### Text provided ###

At this year’s OpenStack Summit in Austin, Texas, the message was clear. OpenStack needs to pivot from a science experiment to a production system. Even though this is happening, it has been happening slowly. Some would argue that it has been achieved for the likes of PayPal and other extremely large institutions, such as AT&T. However, running, configuring, and installing OpenStack still takes more knowledge than the average enterprise system administrator has available to them. The new Certified OpenStack Administrator certification is a way to exhibit a level of competence for the age of the new OpenStack: the production-ready OpenStack.

However, that may not be enough. The OpenStack Foundation has to focus on ease of installation, ease of use, and what is actually necessary and sufficient to meet specific use cases. These use cases are growing from typical IaaS implementations to what lies on top of IaaS: the applications. This is where OpenStack integration with Kubernetes, Apache Mesos, OpenShift, Docker Swarm, Cloudify, and the like really pays off, as these tools are all about the application—any application. These tools bring a whole new level to OpenStack and are very disruptive technologies. Infrastructure as a Service is old hat these days, and OpenStack as well as other stacks do this extremely well.
So much so, in fact, that there is a stream of new announcements that make placing OpenStack into your environment much easier. The show floor was full of such items. Here are the big ones that I could see, but there are also smaller ones that deal with consulting services around OpenStack.

  • VMware has improved VMware Integrated OpenStack with VIO 2.5, which back ports OpenStack Liberty with VIO’s Kilo implementation. My thought is that by VMworld, there will be a Mitaka release of VIO. In keeping with the collaborative nature of the OpenStack community, the VMware integrations are available through GitHub.
  • Rackspace has announced OpenStack Anywhere. This is a unique approach for OpenStack delivery. Rackspace does not deploy OpenStack to just its data center, but to yours if that is desired. It deploys a Rackspace-built OpenStack within its Rackspace rack and ties that rack directly into Rackspace’s network and security operations centers. In effect, it fully manages the rack and OpenStack for the organization. It does this by providing the hardware and deploying raw OpenStack using a serious of Ansible recipes. The recipes and scripts are included within OpenStack’s upstream repositories, so any organization can easily deploy OpenStack.
  • EMC had no announcements, but showed a covered rack. The consensus among attendees was that this was a VxRack deployment of OpenStack.

### Extracted records ###

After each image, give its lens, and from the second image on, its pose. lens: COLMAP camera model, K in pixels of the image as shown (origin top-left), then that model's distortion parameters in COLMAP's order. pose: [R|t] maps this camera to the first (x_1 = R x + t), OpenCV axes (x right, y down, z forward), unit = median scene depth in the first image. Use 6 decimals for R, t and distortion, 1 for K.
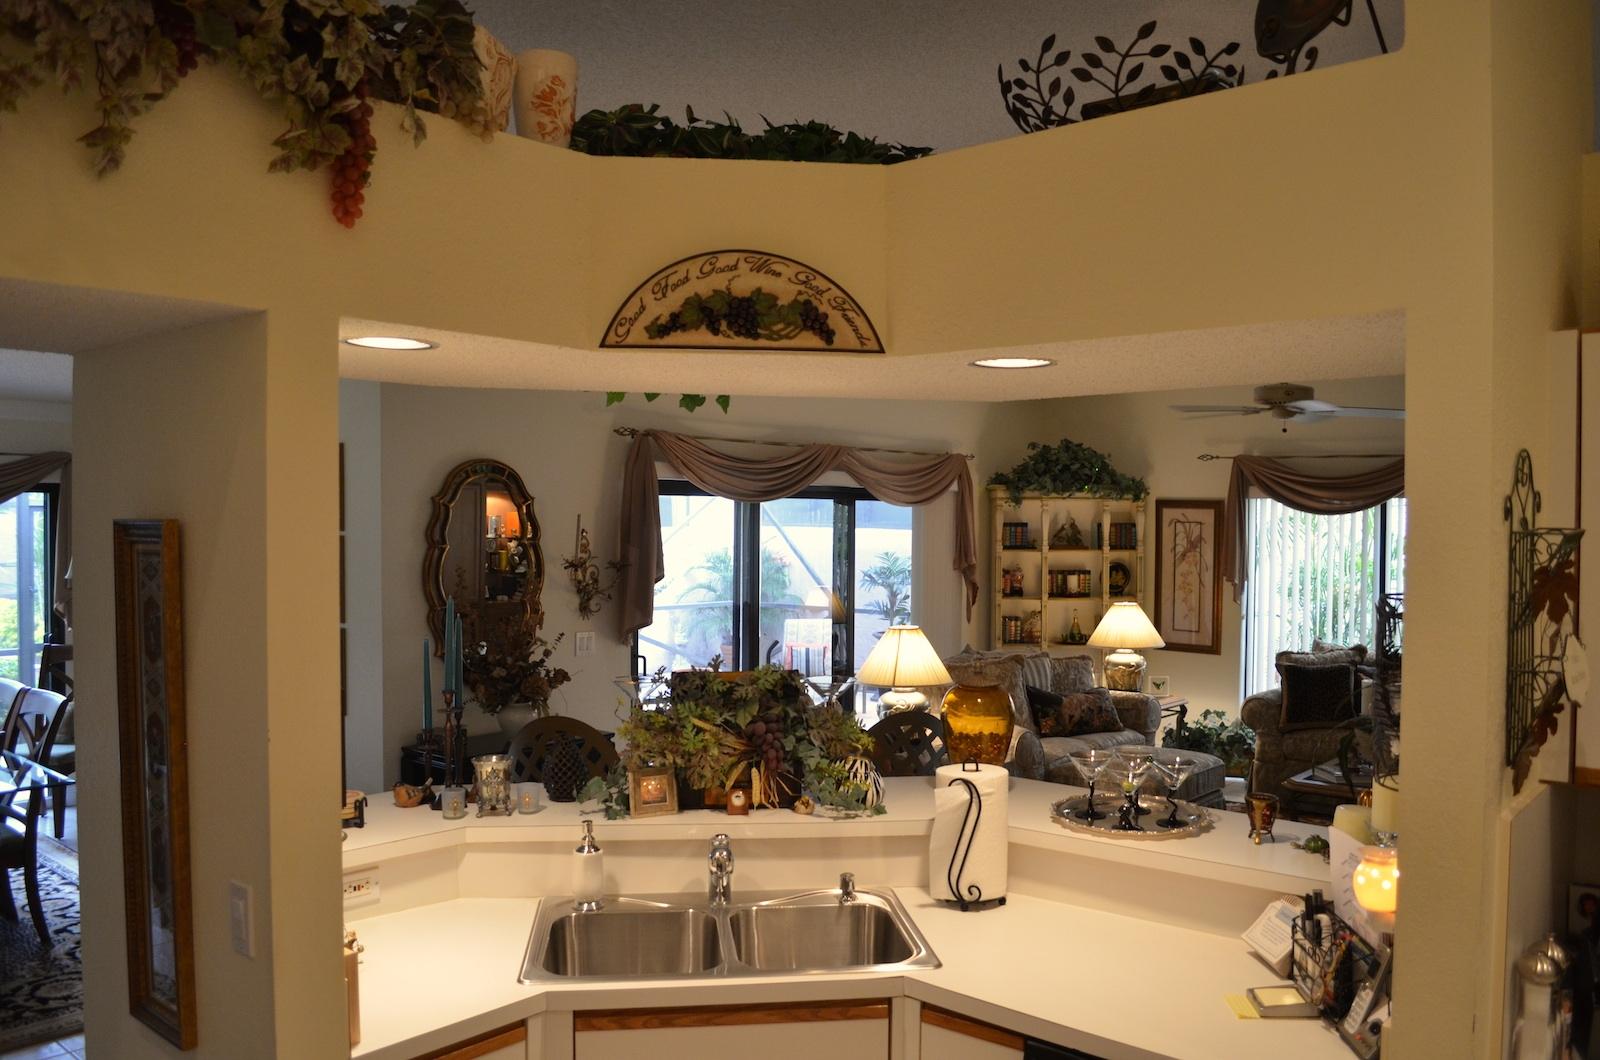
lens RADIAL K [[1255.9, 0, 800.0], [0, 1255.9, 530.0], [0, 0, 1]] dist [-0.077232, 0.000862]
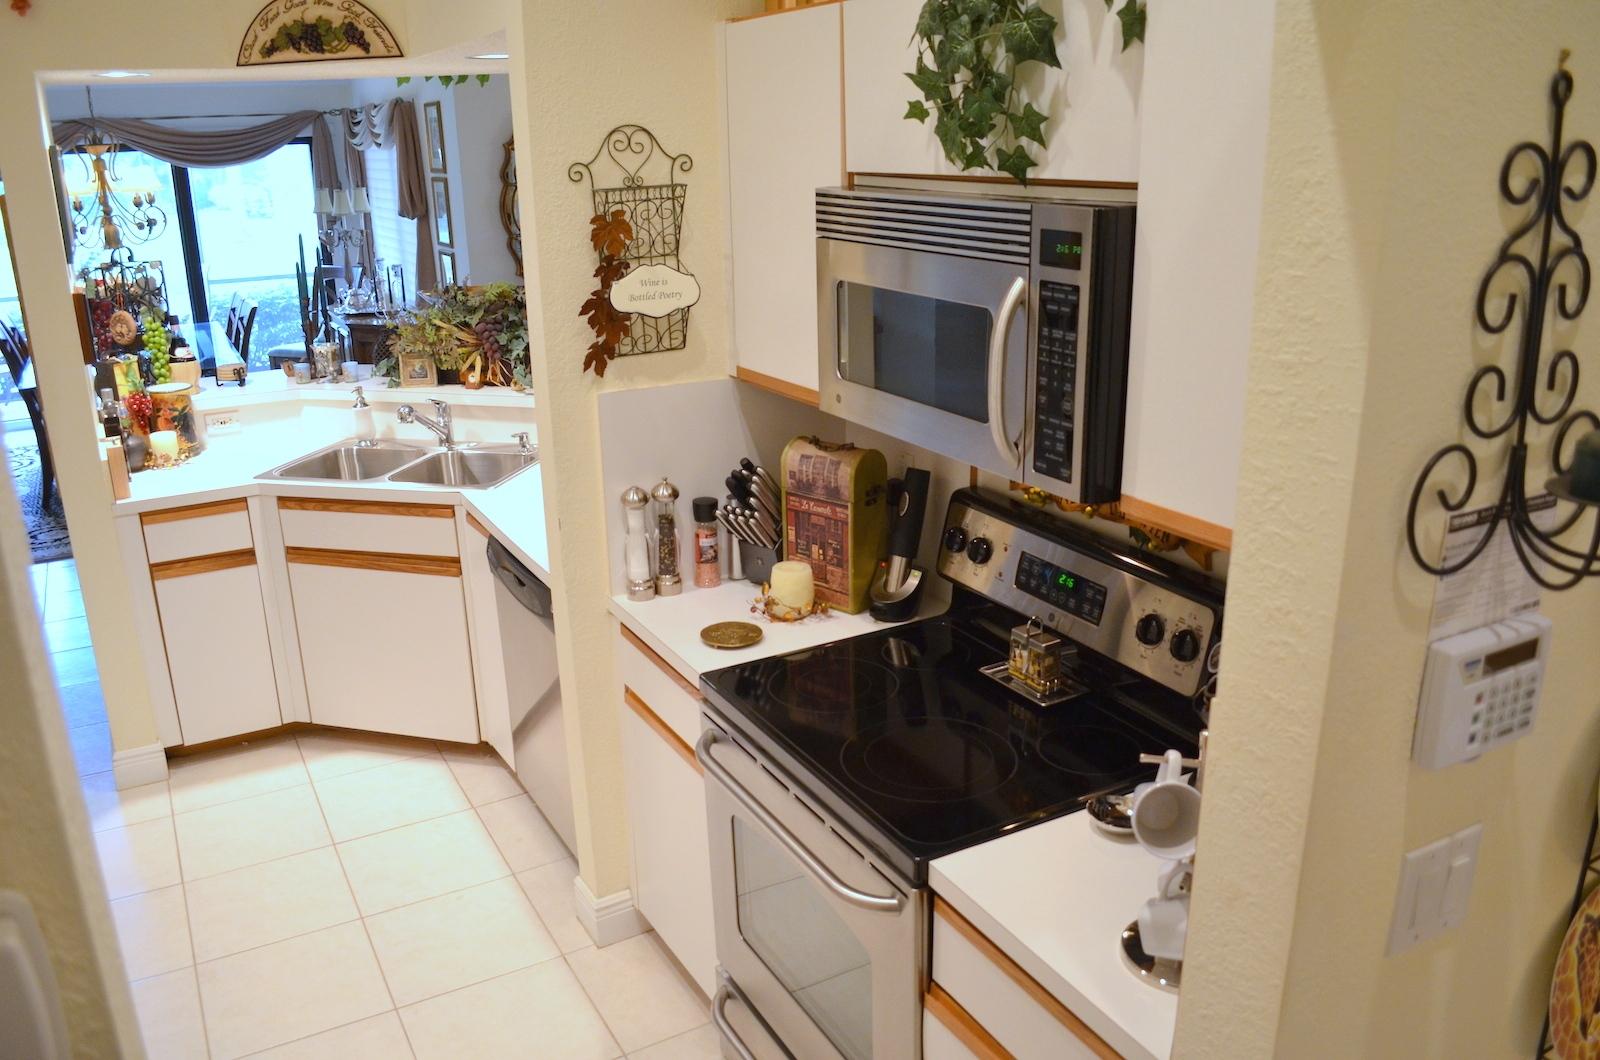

###
### Extracted records ###

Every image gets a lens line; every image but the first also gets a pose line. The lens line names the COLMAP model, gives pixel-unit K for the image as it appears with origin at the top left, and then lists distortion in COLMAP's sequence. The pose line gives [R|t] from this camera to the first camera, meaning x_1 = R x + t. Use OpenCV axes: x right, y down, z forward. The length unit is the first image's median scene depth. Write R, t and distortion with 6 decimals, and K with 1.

###
### Extracted records ###

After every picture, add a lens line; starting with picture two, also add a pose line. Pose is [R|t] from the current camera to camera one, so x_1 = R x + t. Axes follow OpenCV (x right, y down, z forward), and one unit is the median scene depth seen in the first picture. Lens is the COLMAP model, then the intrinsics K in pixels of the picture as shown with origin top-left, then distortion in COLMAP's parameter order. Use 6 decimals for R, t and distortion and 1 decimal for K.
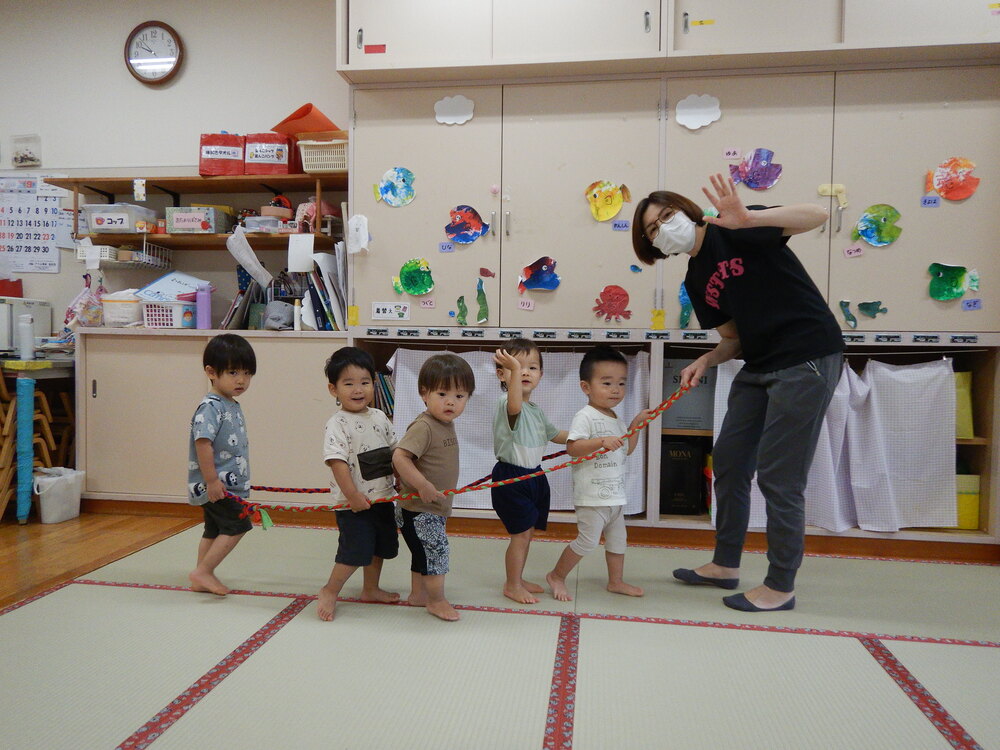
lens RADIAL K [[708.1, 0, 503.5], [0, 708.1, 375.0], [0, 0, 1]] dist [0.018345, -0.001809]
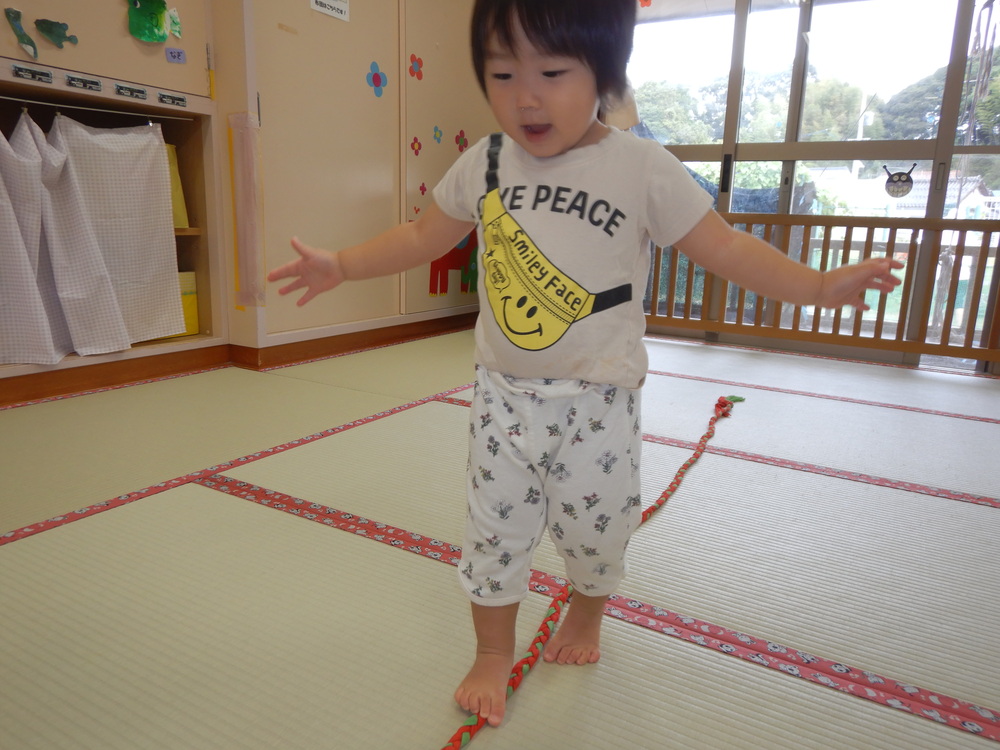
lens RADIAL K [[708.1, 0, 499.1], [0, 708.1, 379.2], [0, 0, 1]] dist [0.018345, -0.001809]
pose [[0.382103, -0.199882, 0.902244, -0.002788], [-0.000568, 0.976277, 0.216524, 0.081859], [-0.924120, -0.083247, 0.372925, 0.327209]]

###

▶ _Study questions_:
**1)** In the OpenStack Summit article, what offering did Rackspace announce?
**2)** Carry on the OpenStack Summit article, starting after its final sentence.

▶ _Answer list_:
**1)** OpenStack Anywhere.

**2)**
OpenStack is growing up fast; there are new technologies and companies joining the ecosystem. Collaboration is key to OpenStack. Collaboration is leading to easy deployments that include multi-OpenStack cloud instances, networking, and storage. Most importantly, knowledge is being shared with new products to ease OpenStack deployments.
The discussion on the show floor, in hallways, and in keynotes does not just cover infrastructure. Infrastructure seems more and more of a sideshow. Applications are central to OpenStack, and the second day’s keynote covered leveraging OpenStack to deploy applications rapidly and efficiently. This includes object storage for very large datasets, but also Kubernetes, OpenShift, Apache Mesos, Docker Swarm, and other application orchestration tools.
Infrastructure made easy using infrastructure as code mechanisms (such as Rackspace’s and VMware’s contributions) is an important but small part of the application deployment process, including spinning up whole cloud-based applications of thousands of containers within OpenStack. The application is King, Queen, and Jack. Applications are also the Joker, as modern applications seem hard to reach, requiring new knowledge and techniques.
This is the new OpenStack: a firm base for deploying next-generation applications using modern techniques for use in production today, not the future. While new skills are needed, more importantly, we need to break the siloed mindset. That has started within the OpenStack community as well as within major vendors and technologies.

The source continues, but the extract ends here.